**Tarefa proposta A**: Transforme em lista numerada as linhas dos registros que vão da linha que contém "Outline every building" até a linha que contém "road 2 (unclassified): [(220,9),(91,60),(0,167)]", ambas incluídas, sem as linhas em branco. Deixe as imagens fora da resposta.

+++ Trecho extraído

Com o advento da nova legislação civil em 2002, tornou-se expressa a possibilidade de reparação dos danos causados a outrem, ainda que de caráter exclusivamente moral. Contudo, a Lei, acertadamente, deixa de estabelecer critérios para a fixação do valor da reparação, atribuindo tal encargo ao juiz de direito, que deverá utilizar-se dos elementos trazidos aos autos, bem como das circunstâncias que envolvem o caso concreto para finalmente chegar a um valor aparentemente justo para a indenização.

A falta de critérios pré-estabelecidos cria imensa discussão tanto jurisprudencial como doutrinária. Em busca de um denominador comum, inúmeras fórmulas foram elaboradas, todas, a meu ver, equivocadas, tendo em vista a impossibilidade de se mensurar a dor, o sofrimento e a angústia, passíveis de indenização por danos morais através de uma regra matemática.

++++++
+++ Registros brutos

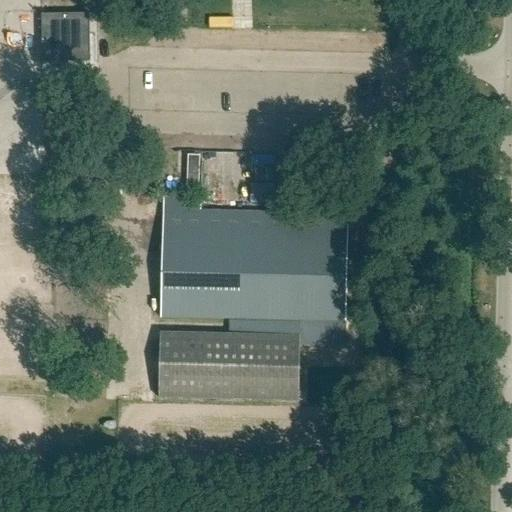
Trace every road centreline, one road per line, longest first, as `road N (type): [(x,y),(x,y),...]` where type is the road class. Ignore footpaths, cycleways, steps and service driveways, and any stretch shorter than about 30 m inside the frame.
road 1 (residential): [(511,65),(180,57),(106,65)]
road 2 (residential): [(502,511),(511,185)]
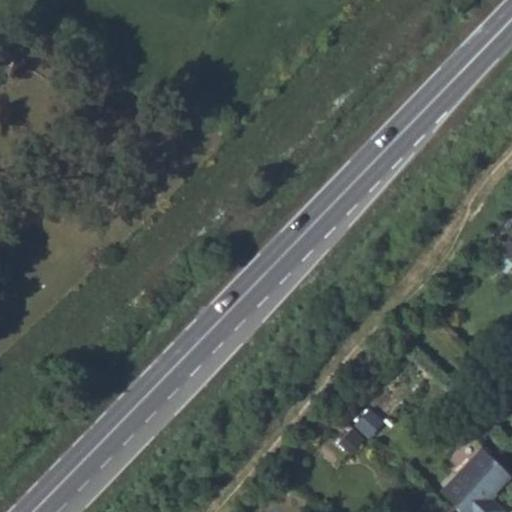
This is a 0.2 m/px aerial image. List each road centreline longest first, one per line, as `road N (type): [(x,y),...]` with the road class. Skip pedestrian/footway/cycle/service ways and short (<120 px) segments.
road 1 (secondary): [(375,152),(28,511)]
road 2 (secondary): [(74,511),(278,293),(375,152)]
road 3 (track): [(212,511),(511,158)]
road 4 (secondary): [(511,13),(375,152)]
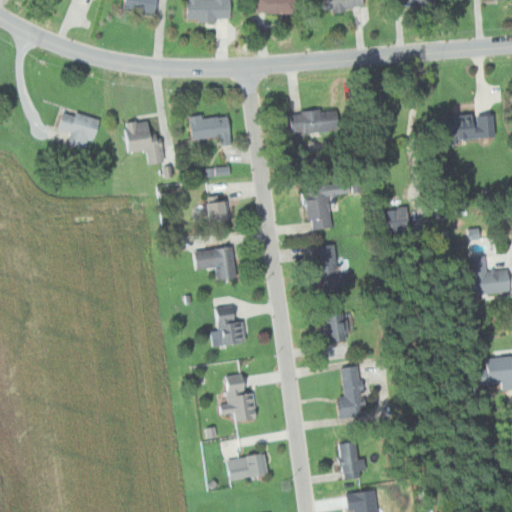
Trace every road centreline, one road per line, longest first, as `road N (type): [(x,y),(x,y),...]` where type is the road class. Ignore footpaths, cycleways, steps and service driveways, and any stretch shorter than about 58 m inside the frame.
road 1 (tertiary): [(511,43),(180,66),(69,48),(0,16)]
road 2 (residential): [(308,511),(247,65)]
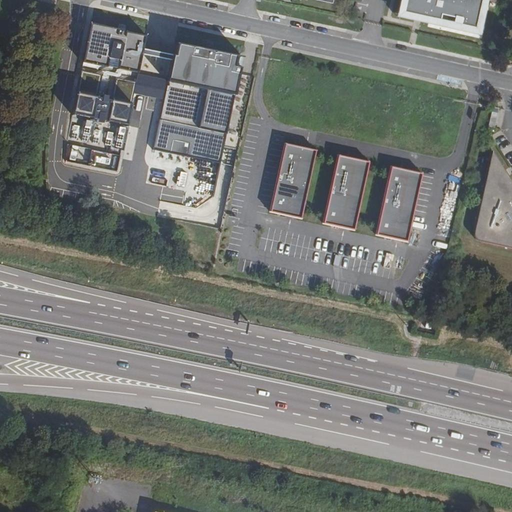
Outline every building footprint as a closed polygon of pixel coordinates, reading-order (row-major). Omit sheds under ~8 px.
[(482,34),(489,0),(400,0),(397,15),(482,34)] [(145,48),(148,34),(93,22),(85,60),(139,71),(145,48)] [(241,56),(176,43),(174,53),(145,48),(139,71),(169,78),(148,182),(212,197),(241,56)] [(132,87),(80,77),(64,162),(116,172),(132,87)] [(129,126),(139,127),(142,108),(132,107),(129,126)] [(495,126),(497,113),(491,112),(489,125),(495,126)] [(316,150),(285,144),(269,212),(301,219),(316,150)] [(369,162),(338,155),(322,224),(354,230),(369,162)] [(511,248),(511,186),(492,155),(476,230),(476,234),(476,237),(479,238),(482,241),(511,248)] [(422,174),(391,167),(375,235),(407,242),(422,174)]
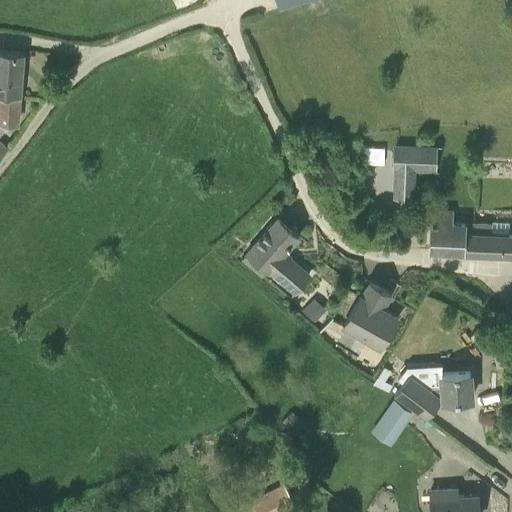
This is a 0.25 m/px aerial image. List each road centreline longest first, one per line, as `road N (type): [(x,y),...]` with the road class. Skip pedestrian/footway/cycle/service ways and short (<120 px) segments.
road 1 (unclassified): [(220,9),(313,211),(344,244),(406,258)]
road 2 (unclassified): [(220,9),(91,60),(0,167)]
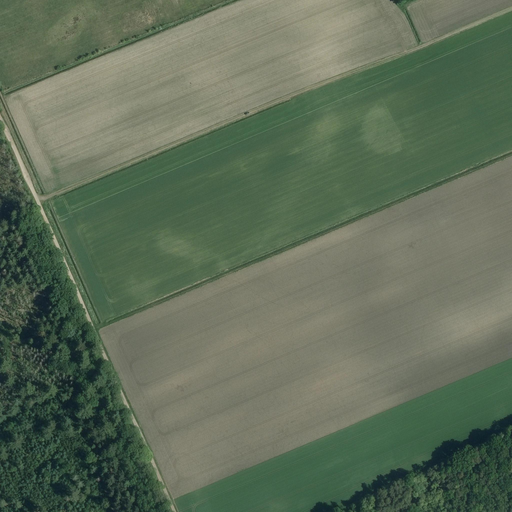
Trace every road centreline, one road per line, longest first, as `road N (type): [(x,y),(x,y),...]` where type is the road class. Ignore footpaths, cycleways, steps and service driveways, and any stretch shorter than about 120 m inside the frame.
road 1 (track): [(173,511),(86,315)]
road 2 (track): [(86,315),(0,119)]
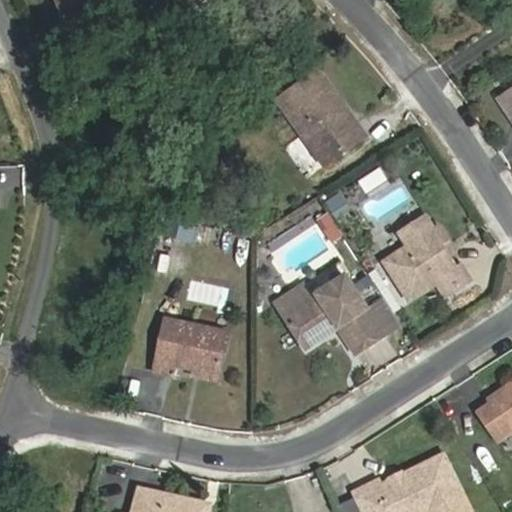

++++++

**Tarefa proposta B**:
Responda com base no trecho sobre danos morais:
(i) Em que ano a nova legislação civil tornou expressa a possibilidade de reparação de danos de caráter exclusivamente moral?
(ii) A quem a Lei atribui o encargo de fixar o valor da reparação?
(iii) O que, segundo o autor, não pode ser medido por uma regra matemática?

**Resposta da tarefa A**:
1. Outline every building footprint as a closed polygon of pixel coordinates, reading-order (row-major). Omit sheds under ~8 px.
2. [(482,34),(489,0),(400,0),(397,15),(482,34)] [(145,48),(148,34),(93,22),(85,60),(139,71),(145,48)] [(241,56),(176,43),(174,53),(145,48),(139,71),(169,78),(148,182),(212,197),(241,56)] [(132,87),(80,77),(64,162),(116,172),(132,87)] [(129,126),(139,127),(142,108),(132,107),(129,126)] [(495,126),(497,113),(491,112),(489,125),(495,126)] [(316,150),(285,144),(269,212),(301,219),(316,150)] [(369,162),(338,155),(322,224),(354,230),(369,162)] [(511,248),(511,186),(492,155),(476,230),(476,234),(476,237),(479,238),(482,241),(511,248)] [(422,174),(391,167),(375,235),(407,242),(422,174)]
3. This is a 0.25 m/px aerial image. List each road centreline longest first, one per line, as `road N (type): [(x,y),...]` with the road class. Skip pedestrian/footway/cycle/service ways and short (<120 px) segments.
4. road 1 (unclassified): [(220,9),(313,211),(344,244),(406,258)]
5. road 2 (unclassified): [(220,9),(91,60),(0,167)]

**Resposta da tarefa B**:
(i) Em 2002.
(ii) Ao juiz de direito.
(iii) A dor, o sofrimento e a angústia passíveis de indenização por danos morais.